[Saved entries]
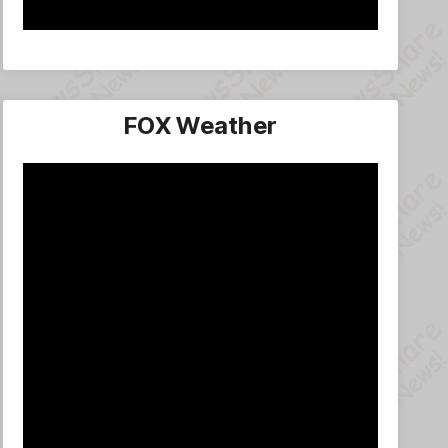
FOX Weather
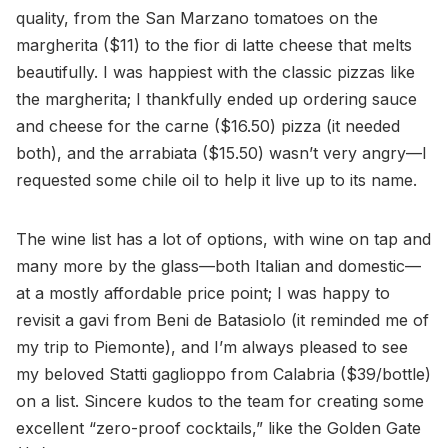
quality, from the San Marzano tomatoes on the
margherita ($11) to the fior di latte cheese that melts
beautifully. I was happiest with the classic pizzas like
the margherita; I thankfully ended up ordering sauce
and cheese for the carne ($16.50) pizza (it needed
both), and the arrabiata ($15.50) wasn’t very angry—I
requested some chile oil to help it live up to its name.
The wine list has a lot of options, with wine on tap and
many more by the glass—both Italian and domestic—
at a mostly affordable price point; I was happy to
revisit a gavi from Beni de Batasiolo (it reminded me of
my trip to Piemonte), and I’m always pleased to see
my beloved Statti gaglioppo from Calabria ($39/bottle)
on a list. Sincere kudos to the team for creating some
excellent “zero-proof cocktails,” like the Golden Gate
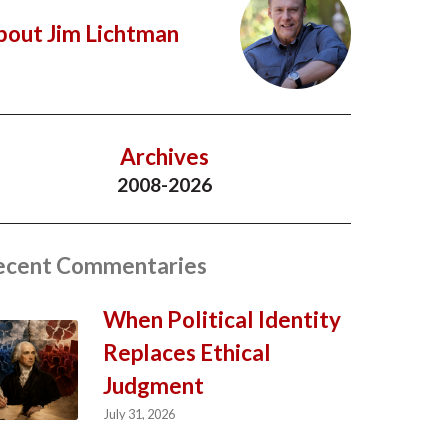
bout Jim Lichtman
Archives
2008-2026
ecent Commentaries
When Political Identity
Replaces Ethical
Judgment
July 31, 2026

#### [TRY IT]
Convert every line of the listing above into a numbered list, skipping any blank lines. Leave the pictures out of your answer.

#### [SOLUTION TO THE EXERCISE]
1. FOX Weather
2. quality, from the San Marzano tomatoes on the
3. margherita ($11) to the fior di latte cheese that melts
4. beautifully. I was happiest with the classic pizzas like
5. the margherita; I thankfully ended up ordering sauce
6. and cheese for the carne ($16.50) pizza (it needed
7. both), and the arrabiata ($15.50) wasn’t very angry—I
8. requested some chile oil to help it live up to its name.
9. The wine list has a lot of options, with wine on tap and
10. many more by the glass—both Italian and domestic—
11. at a mostly affordable price point; I was happy to
12. revisit a gavi from Beni de Batasiolo (it reminded me of
13. my trip to Piemonte), and I’m always pleased to see
14. my beloved Statti gaglioppo from Calabria ($39/bottle)
15. on a list. Sincere kudos to the team for creating some
16. excellent “zero-proof cocktails,” like the Golden Gate
17. bout Jim Lichtman
18. Archives
19. 2008-2026
20. ecent Commentaries
21. When Political Identity
22. Replaces Ethical
23. Judgment
24. July 31, 2026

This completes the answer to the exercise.